Problem requirements:
Write out each record below exactly, without pictures.

Records drawn from a dataset:

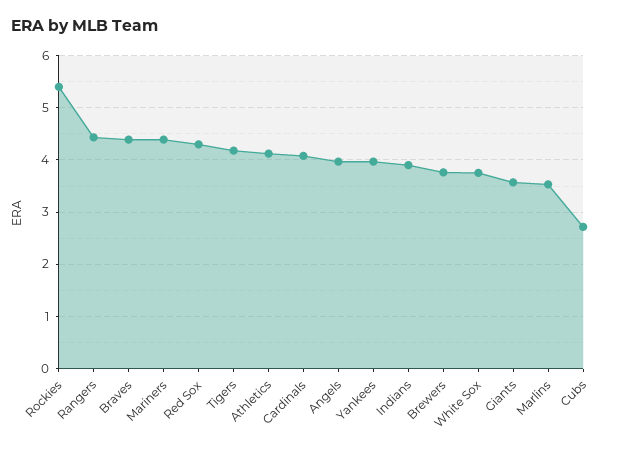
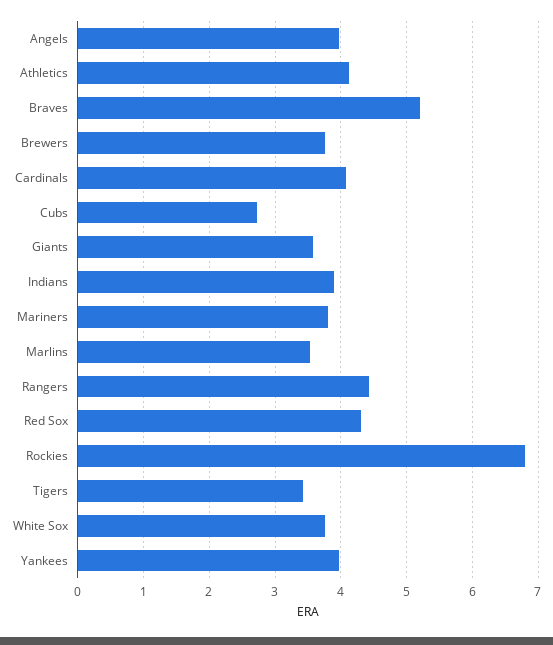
  {
-   "Rockies": 5.4,
+   "Rockies": 6.8,
    "Rangers": 4.4,
-   "Braves": 4.4,
+   "Braves": 5.2,
-   "Mariners": 4.4,
+   "Mariners": 3.8,
    "Red Sox": 4.3,
-   "Tigers": 4.2,
+   "Tigers": 3.4,
    "Athletics": 4.1,
    "Cardinals": 4.1,
    "Angels": 4,
    "Yankees": 4,
    "Indians": 3.9,
    "Brewers": 3.8,
    "White Sox": 3.8,
    "Giants": 3.6,
    "Marlins": 3.5,
    "Cubs": 2.7
  }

Written answer:
  {
-   "Rockies": 5.4,
+   "Rockies": 6.8,
    "Rangers": 4.4,
-   "Braves": 4.4,
+   "Braves": 5.2,
-   "Mariners": 4.4,
+   "Mariners": 3.8,
    "Red Sox": 4.3,
-   "Tigers": 4.2,
+   "Tigers": 3.4,
    "Athletics": 4.1,
    "Cardinals": 4.1,
    "Angels": 4,
    "Yankees": 4,
    "Indians": 3.9,
    "Brewers": 3.8,
    "White Sox": 3.8,
    "Giants": 3.6,
    "Marlins": 3.5,
    "Cubs": 2.7
  }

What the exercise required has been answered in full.